I looked at the calendar this morning and saw that this is the third anniversary of her passing. As I think of Mom, my thoughts immediately go to that dark day three years ago when the Putnam County Hospital called me so early in the morning. I recall my mom phoning a couple of days prior and talking to my kids in a confused and desperate manner. I remember how she looked during the Christmas visit only a few weeks earlier. But beyond that, I realize that I have to strain hard for specific memories…the good memories. When I imagine "Mom," I picture her last days. And that’s not really the memory I should or want to keep.
But if you read above, I think you’ll see what my problem is. I stated that today is the third anniversary of her passing. An anniversary should be a celebration. Today is not such an anniversary. So I think I merely need to adjust my thinking. My mind is dwelling on when she left us, and not for the many years of her life before.

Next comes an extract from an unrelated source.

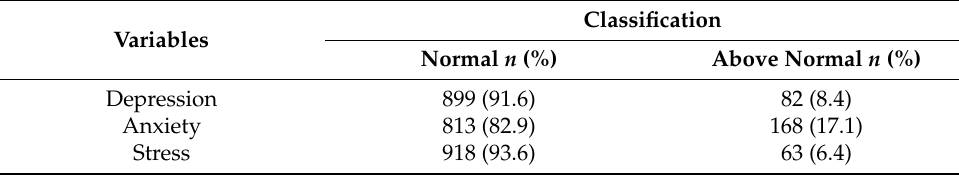
Table 2. Percentage of DAS by DASS-21 among respondents ( n =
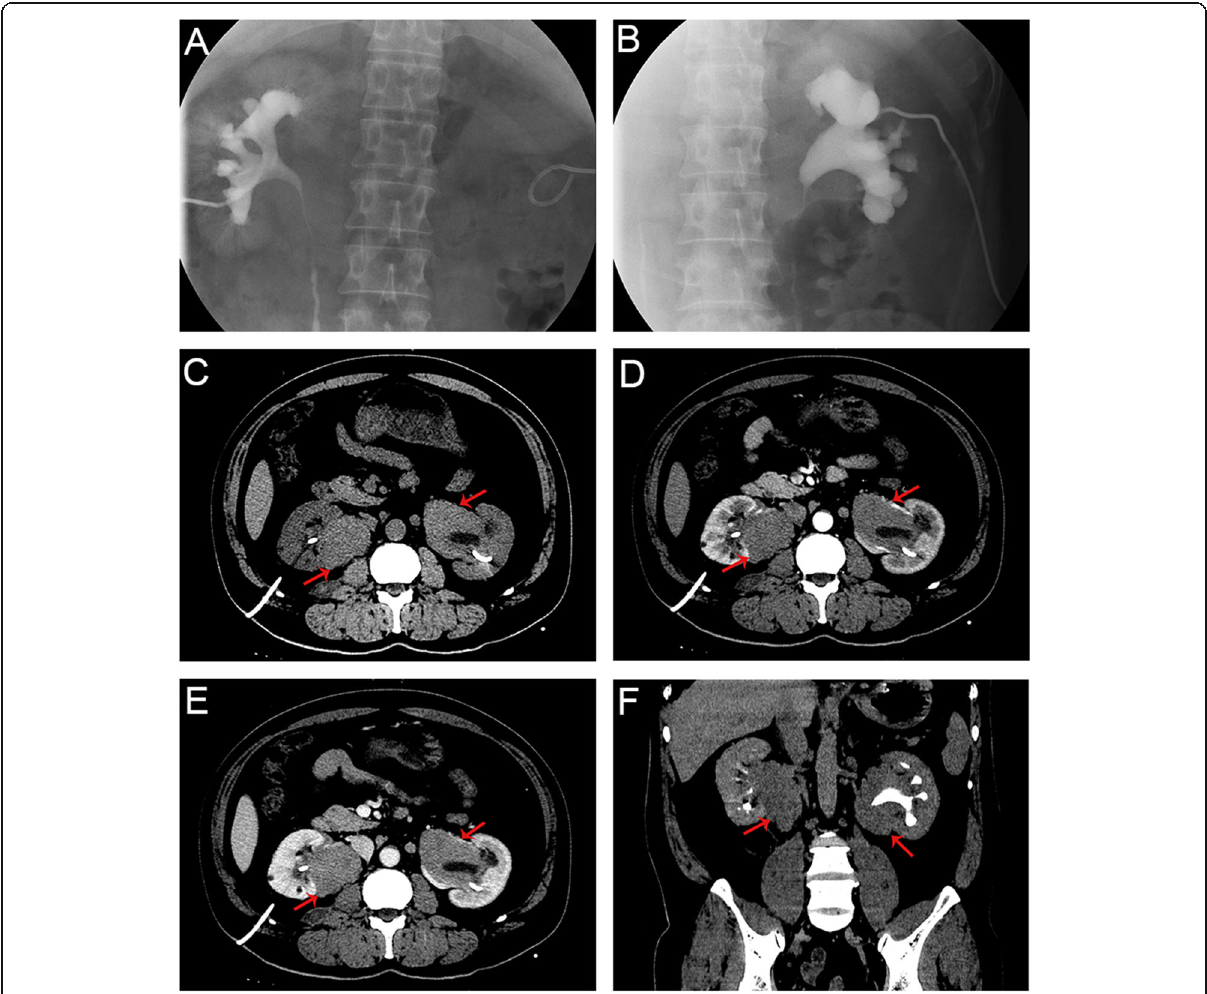
Fig. 3 The antegrade urography of the left (A) and right (B) kidney, and contrast-enhanced abdominal CT urography of the lesions (red arrow) during plain scan phase (C) , arterial phase (D) , venous phase (E) and delayed phase (F) in case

So after today, I’ll no longer mark January 22" on my calendar as I subtly do. I won’t forget the day, but I will forgive the day. It’s a day that an unfortunate circumstance occurred in my life (and others), but no more. What I’ll begin to celebrate more, even if only privately, will be July 9, 1934. That’s the day she was brought into this world, not taken out. Even more, I’ll celebrate October 31, 1962, for that’s the day I was introduced to her. If I dwell on those days, then the good memories will come back. I think Mom would appreciate me just moving on to the next day, and the day after that...embracing my kids as she did me and my brother...and just send a smile her way and remember the good stuff instead. I’ll begin to remember the woman who took me to swim lessons on chilly mornings and made me cocoa-wheats to warm me when I returned home. I’ll recall her bowling on her Tuesday morning and Thursday night leagues…and kicking ass. I’ll recall her making fudge for no reason at all after dinner. I’ll remember the taste of her Christmas tree cookie batter that I’ve never been able to duplicate. I’ll remember being slapped in the face for saying, "fart" when I was 10 (yes, that is a good memory…now).
I miss my mom…and always will. But every time I see my daughter smile at me, I know Mom is smiling too. (She has her "Mam-ma’s" eyes for sure). She’s not gone as long as the memories stick around. And as long as I cling to the good ones, and the one’s about her living life, they’ll stick around forever.